Under the Radar: ESRI Café

John Melcher, AIA

ESRI Cafe, photo by Fred Daly Architectural Photography.

The ESRI Cafe, winner of the 2002 AIA Inland California Honor Award for Design Excellence and a strikingly handsome example of the staying power of modernism, is the most recent achievement of an enduring friendship between its husband-and-wife owners and its architect, Leon Armantrout, AIA, of Redlands.

ESRI Cafe, photo by B. Welling.

Founded more than 30 years ago, Environmental Systems Research Institute (ESRI) is perhaps the best-known developer of GIS products in the world, and today its systems are in use in public agencies and private sector businesses throughout the United States and internationally. Locally, ESRI is better known for its sycamore-shaded campus than for what it does, a mystique which the café, as the first building on campus to be open to the public, seeks to dispel. Already established as a gathering place for a variety of informal functions throughout the day, the café meets the food service needs of ESRI’s staff of more than 1500 from early morning to early afternoon every business day.

In true modernist spirit, the building’s plan and massing express its functions with great clarity. A rugged, board-formed concrete rectangle housing the kitchen, service functions, and servery is wrapped on its north and east sides by the elegant L-shaped glass pavilion that houses the dining and meeting spaces. The servery, although deep in the interior of the building at the northeast corner of the concrete structure, is enlivened with natural light that floods in where the walls give way on both sides to open to the dining room and by a large, well-placed light scoop that bathes its food service offerings with reflected north light.

ESRI Cafe, photo by B. Welling.

The Pilkington-glazed dining room walls rest on a simple floor of sealed concrete and are supported by a carefully detailed, exposed steel frame, which also supports a roof of clear fir decking. The southeast corner of the dining room is set apart by a heavily-finned wood wall that encloses a Zen-like space, which is reserved for small private functions.
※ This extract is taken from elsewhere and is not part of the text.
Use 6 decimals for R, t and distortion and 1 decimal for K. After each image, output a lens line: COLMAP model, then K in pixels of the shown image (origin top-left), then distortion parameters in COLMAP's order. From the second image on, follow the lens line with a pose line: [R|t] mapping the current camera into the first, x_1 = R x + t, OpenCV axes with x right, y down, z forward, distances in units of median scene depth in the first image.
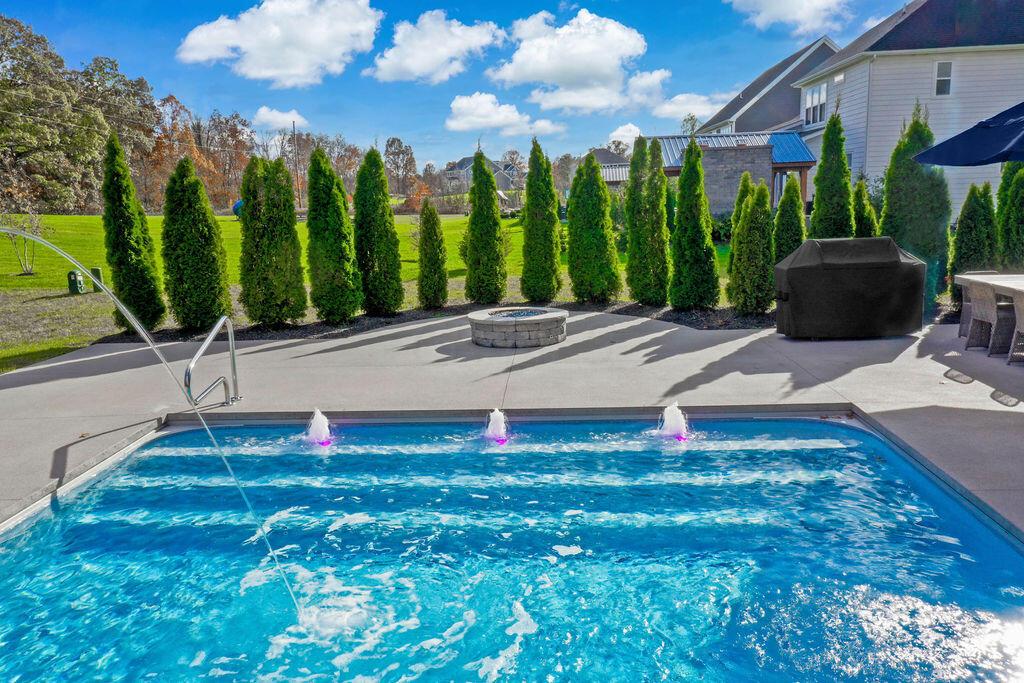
lens RADIAL K [[719.5, 0, 543.2], [0, 719.5, 361.2], [0, 0, 1]] dist [0.006471, -0.000989]
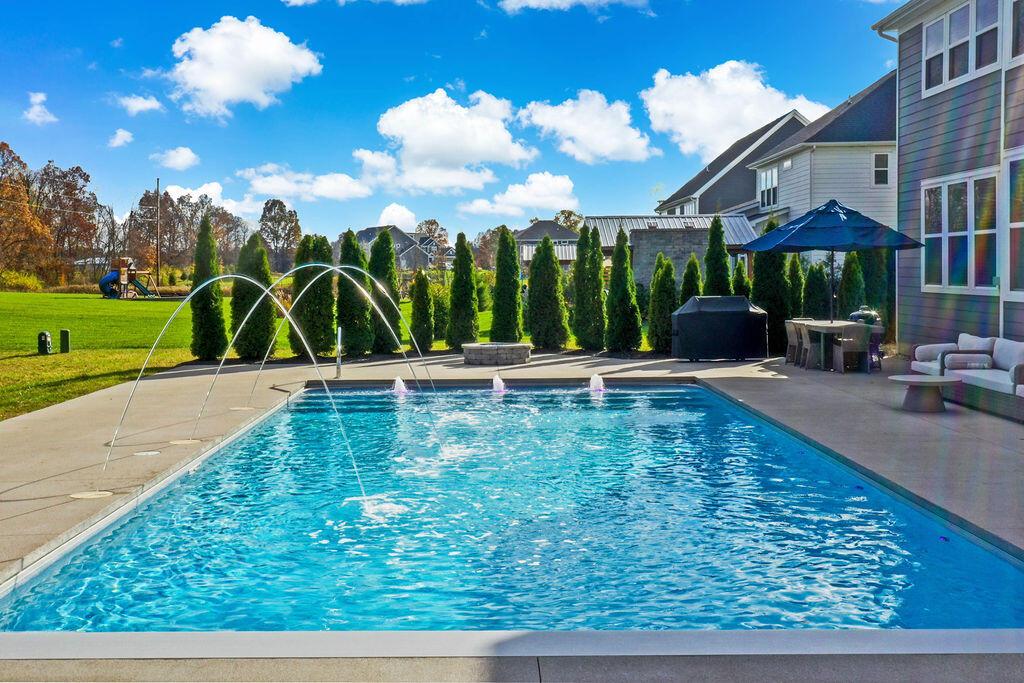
lens RADIAL K [[919.7, 0, 496.9], [0, 919.7, 343.1], [0, 0, 1]] dist [0.008769, 0.004999]
pose [[0.999524, 0.018134, 0.024979, -0.066264], [-0.014080, 0.987992, -0.153863, 0.171757], [-0.027469, 0.153438, 0.987776, -0.657286]]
ESRI Cafe, plan, Armantrout Architects.

Finished and furnished in muted pastel colors and natural materials throughout, the dining space visually merges with the outdoor environment beyond, and the glass walls seemingly disappear. The room’s configuration affords it exposure to all four points of the compass, where the harsh, southern California sunlight is everywhere mitigated by the ubiquitous sycamores, so that every area of the room is comfortable and inviting throughout the day. Challenged to preserve as many of the full-grown trees on the site as possible, Armantrout’s elegant response is founded on a series of highly specialized grade beams around, over, and below the principal root structures of the trees, into which the building is neatly fitted.

Armantrout’s concern for the quality of space is by no means limited to the public spaces; the kitchen and scullery areas are skylighted, and the south-facing concrete wall is randomly perforated with windows that afford workers glimpses of the natural environment beyond the building, in addition to providing playful relief to the south elevation.

The café is located at the main entrance to the site, near where ESRI first occupied the property a quarter-century ago. Over the years, Armantrout has extended the vocabulary of the original building, a wood-sided bungalow with modernist leanings of its own, to each subsequent structure – until this one. The café, although strikingly different, successfully expands that vocabulary, even as it asserts itself as the architectural centerpiece of the campus.


Author John Melcher, AIA, has spent his entire professional life in San Bernardino County, much of it in Redlands. Long active in AIA affairs, he is a past president of AIA Inland California and is currently Vice President, Regulation and Practice, AIA California Council. He is employed by STV Incorporated and is the manager of the firm’s Upland office.